Shupert/Bowman (1 to 2,000)
He's been known by two names, according to The Walking Dead Wiki.
The only guy more likely than the Governor's right hand man to die in battle is the Governor's right hand man's right hand man. Bowman has beeen around all season long; he's immediately identifiable, but most fans don't know his name. He's also, by his silence, complicit in the heinous acts of the Governor and Martinez for which he's present. He probably won't die the same kind of big, satisfying death you're likely to get from characters like the Governor and Martinez--but he will almost certainly die in the big "kill-em-all" battle.
Judith (1 to 25,000)
If our guess is right, the next few episodes are going to be emotionally raw for everyone; don't expect any major character who survives to do so without at least one major loss.
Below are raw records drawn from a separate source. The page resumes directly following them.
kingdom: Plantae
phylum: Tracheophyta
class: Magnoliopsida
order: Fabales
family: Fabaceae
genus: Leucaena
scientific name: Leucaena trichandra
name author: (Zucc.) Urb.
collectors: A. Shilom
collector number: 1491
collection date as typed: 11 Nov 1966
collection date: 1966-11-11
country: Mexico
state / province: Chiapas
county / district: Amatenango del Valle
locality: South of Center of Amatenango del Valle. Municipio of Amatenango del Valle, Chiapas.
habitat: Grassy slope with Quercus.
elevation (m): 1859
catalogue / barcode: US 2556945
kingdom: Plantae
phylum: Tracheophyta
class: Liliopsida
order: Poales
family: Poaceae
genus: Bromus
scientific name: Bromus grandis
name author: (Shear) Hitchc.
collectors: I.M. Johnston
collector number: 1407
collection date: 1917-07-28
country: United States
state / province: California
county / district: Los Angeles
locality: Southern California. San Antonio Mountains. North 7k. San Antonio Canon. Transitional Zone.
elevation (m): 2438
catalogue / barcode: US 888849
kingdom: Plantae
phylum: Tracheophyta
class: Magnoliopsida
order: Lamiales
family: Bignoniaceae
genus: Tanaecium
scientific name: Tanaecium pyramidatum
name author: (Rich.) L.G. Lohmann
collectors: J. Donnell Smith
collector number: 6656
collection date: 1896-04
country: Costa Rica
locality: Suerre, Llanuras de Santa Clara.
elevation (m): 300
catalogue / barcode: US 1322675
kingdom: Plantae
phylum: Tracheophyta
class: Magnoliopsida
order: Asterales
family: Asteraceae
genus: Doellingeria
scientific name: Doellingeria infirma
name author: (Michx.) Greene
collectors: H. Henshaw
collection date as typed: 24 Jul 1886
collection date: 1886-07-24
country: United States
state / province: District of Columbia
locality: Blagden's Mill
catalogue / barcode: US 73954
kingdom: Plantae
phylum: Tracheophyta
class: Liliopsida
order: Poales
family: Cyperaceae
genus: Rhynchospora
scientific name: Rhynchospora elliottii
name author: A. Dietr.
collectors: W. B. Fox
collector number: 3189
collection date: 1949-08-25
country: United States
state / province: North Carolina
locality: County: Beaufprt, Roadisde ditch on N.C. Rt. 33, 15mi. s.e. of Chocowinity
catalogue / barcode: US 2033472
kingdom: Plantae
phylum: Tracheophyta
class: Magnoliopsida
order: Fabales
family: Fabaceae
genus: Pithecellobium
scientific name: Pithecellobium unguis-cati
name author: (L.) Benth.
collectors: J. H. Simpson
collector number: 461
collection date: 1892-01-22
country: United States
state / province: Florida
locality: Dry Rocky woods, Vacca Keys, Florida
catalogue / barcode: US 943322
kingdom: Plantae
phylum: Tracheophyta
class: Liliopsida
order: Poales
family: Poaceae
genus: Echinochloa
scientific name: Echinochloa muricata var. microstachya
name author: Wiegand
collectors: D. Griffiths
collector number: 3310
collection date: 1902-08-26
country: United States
The Governor may lose his best men; Michonne may lose Andrea; Hershel may lose Beth; Daryl may lose Merle--and on and on.
What makes Judith the most likely victim?
Simple: she's an infant in a war zone; there's no one to protect her, and the sound of her cries will draw both living and dead enemies of Rick's camp to her position. That puts her and her caretaker (which has been Beth most of the season) in huge jeopardy, even if it weren't for two key facts:
In the comics, Judith (and Lori, but who's splitting hairs) died during the final battle with the Governor at the prison, and...
Outgoing showrunner Glen Mazzara has said himself that every writer on staff wants to kill that baby, and he's the only one holding them back. To Mazzara, she represents hope and light, and he's not sure that he wants to be the kind of guy who snuffs all that out.
But it isn't his show anymore.
There are a number of extras in Woodbury, too, who seem like they're just primed to be cannon fodder, but who are still technically named characters. We'll list those here and give them about the same odds as we give Judith, since knowing very little about them it's impossible to differentiate them all:
Paul (pictured), Rowan, Ms. McLeod (more if we can track down names for any of them).